I’m not saying to overthink it – be your normal, friendly and professional self. Remember – you want to be the type of person that others want to work with.
Be ready for tough questions
For the most part psychiatry interviews are very low key and casual (this was overwhelmingly my experience when interviewing). Sometimes, though, attendings or residents will ask you tough questions in order to assess how well you think on your feet. If you are confident without being arrogant it will reflect well on you. If you bumble through your answer, or get defensive or rude (bad!), it will not. I’ve heard that our program director will purposely ask tough or strange questions in order to test the applicants reaction.
Be honest about any deficiencies on your application
The interview is a good time to speak candidly about any holes or deficiencies in your application, if you have them. It’s best to address whatever past issues you’ve had in a forthcoming manner because whatever is in your application is fair game to come up during the rank meeting. If you’ve explained to your interviewer any extenuating circumstances, he or she will be able to defend you when those issues come up.

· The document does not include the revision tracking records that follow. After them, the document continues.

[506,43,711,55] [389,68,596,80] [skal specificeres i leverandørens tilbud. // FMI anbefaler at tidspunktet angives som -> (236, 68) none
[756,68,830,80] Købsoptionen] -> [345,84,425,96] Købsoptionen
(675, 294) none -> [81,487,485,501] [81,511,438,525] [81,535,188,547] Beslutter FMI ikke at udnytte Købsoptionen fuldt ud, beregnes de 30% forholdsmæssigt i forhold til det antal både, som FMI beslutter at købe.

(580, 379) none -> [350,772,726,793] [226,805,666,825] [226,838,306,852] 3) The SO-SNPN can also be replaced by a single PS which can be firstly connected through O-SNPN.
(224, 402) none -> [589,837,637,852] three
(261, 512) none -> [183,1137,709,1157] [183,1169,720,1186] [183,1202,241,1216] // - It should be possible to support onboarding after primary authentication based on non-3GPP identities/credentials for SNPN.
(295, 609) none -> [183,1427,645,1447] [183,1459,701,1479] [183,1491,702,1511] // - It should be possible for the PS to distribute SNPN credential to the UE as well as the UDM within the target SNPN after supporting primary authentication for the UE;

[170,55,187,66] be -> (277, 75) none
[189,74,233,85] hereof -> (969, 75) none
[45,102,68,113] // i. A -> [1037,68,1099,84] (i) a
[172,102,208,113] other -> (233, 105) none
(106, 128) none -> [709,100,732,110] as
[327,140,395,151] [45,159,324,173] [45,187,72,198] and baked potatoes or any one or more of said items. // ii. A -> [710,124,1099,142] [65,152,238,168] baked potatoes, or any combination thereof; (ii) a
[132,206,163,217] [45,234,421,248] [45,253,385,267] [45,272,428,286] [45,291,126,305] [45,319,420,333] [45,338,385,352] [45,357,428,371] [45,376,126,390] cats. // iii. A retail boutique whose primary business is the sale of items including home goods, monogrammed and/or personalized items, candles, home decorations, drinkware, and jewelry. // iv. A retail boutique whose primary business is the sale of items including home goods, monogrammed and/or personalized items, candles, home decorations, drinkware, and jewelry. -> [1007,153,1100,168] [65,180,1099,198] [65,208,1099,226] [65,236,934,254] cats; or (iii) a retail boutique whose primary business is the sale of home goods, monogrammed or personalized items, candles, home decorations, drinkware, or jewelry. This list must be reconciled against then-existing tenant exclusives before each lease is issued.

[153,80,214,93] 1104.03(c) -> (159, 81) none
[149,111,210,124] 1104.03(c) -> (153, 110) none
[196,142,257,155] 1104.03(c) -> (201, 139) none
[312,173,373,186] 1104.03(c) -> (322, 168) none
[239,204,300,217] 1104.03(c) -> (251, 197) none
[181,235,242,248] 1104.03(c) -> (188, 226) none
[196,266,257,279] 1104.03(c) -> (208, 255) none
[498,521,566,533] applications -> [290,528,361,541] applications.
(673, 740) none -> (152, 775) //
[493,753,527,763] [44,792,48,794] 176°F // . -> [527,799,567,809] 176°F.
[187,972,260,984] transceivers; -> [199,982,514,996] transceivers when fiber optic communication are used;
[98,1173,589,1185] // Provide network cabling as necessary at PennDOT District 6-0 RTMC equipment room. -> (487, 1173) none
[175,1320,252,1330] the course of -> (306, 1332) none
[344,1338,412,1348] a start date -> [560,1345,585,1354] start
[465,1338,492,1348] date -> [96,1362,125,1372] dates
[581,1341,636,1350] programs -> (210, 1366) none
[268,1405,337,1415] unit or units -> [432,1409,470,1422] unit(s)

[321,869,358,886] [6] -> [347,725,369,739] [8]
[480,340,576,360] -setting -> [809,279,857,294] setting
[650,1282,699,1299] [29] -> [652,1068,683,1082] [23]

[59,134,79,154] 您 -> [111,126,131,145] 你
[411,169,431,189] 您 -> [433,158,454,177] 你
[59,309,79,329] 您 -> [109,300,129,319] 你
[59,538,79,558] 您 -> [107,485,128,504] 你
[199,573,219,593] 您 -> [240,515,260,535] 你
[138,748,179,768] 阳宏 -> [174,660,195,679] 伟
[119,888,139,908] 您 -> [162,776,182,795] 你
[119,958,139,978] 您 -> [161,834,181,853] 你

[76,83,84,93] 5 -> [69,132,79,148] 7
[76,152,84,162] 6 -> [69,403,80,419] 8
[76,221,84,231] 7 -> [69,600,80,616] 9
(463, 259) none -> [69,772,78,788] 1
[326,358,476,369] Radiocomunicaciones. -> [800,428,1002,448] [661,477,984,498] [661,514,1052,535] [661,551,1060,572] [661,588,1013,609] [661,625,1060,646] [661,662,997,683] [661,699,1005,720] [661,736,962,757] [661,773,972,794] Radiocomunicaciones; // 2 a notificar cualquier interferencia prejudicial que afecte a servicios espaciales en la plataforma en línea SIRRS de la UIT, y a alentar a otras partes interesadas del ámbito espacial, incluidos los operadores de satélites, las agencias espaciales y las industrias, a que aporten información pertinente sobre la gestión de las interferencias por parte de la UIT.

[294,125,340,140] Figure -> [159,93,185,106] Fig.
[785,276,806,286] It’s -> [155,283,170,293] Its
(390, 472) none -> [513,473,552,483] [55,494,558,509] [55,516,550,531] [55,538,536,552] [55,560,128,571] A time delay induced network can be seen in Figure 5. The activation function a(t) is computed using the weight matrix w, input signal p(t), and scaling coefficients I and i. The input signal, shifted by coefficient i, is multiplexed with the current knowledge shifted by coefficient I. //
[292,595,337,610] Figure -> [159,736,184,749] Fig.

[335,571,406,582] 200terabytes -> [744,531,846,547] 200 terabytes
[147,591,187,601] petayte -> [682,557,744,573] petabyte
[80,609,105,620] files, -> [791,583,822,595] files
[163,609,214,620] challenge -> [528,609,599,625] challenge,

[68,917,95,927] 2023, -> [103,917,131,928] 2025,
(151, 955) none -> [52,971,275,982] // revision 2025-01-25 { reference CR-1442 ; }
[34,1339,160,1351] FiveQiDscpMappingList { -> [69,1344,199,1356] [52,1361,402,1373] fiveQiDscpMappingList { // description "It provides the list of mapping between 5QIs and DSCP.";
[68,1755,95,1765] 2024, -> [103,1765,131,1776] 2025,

Know why you’re interested in the program
It’s assumed you’ll be interviewing at multiple programs in difficult geographic areas, and that you may not know what your top choice is. If you come across as arbitrarily having checked off a box on your ERAS program, however, — especially at a formidable program like UCLA — it won’t reflect well. There was an applicant a few weeks ago, who despite having great scores and grades, came across as so disinterested in UCLA that she was ranked low enough as to have no chance of matching. You should be able to state why you’re interested in the program, such as the reputation, the people, the research opportunities, the therapy training, etc. You’re allowed to say the weather plays a part (let’s be honest – it does!), but don’t make this your sole reason for applying.
Grades & scores don’t matter as much as you think
Now don’t get me wrong – great grades and scores will help communicate that you’re a strong applicant. BUT, they are not necessary nor sufficient. I’ve seen applicants with more mediocre grades and scores be ranked highly because they were so personable, mature and articulate in their interviews. I’ve seen the opposite happen too. If you have an interview, the playing field is largely level, so present yourself like the superstar you are.
If you did a sub i, the interview doesn’t matter at all
So yeah, if you did a sub i at the program you’re interviewing at (which I highly recommend if it’s your top choice), you essentially already did your interview. If you did great (which I’m assuming you did, since you wanted to make a stellar impression), your goal is just not to mess up that impression. If you gave a medicore performance on your sub i, then no amount of awesomeness during your interview will save you. I feel compelled to mention this because I was surprised this year to see sub i’s rotate through who were unenthusiastic or lazy, basically relegating themselves to the Do Not Match list. Don’t be that person.
Being shy doesn’t need to work against you
I do think the interview process is weighted against introverts, who may feel less comfortable with all the socializing that occurs on interview day. Even if you trend toward shyness, you still need to demonstrate you can hold a meaningful conversation with another person (kind of a key part of being a psychiatrist). If you’re shy, though, it is more valuable to make sincere, close connections with a small number of people as opposed to superficial connections with a whole bunch of people. Those people you connect with and who like you can be your advocates during the rank meeting.
I hope this helps during your interview process. When in doubt, 1) Be nice and interesting, 2) Be articulate and reflective, and 3) Be someone a person like me would want to work with ;-).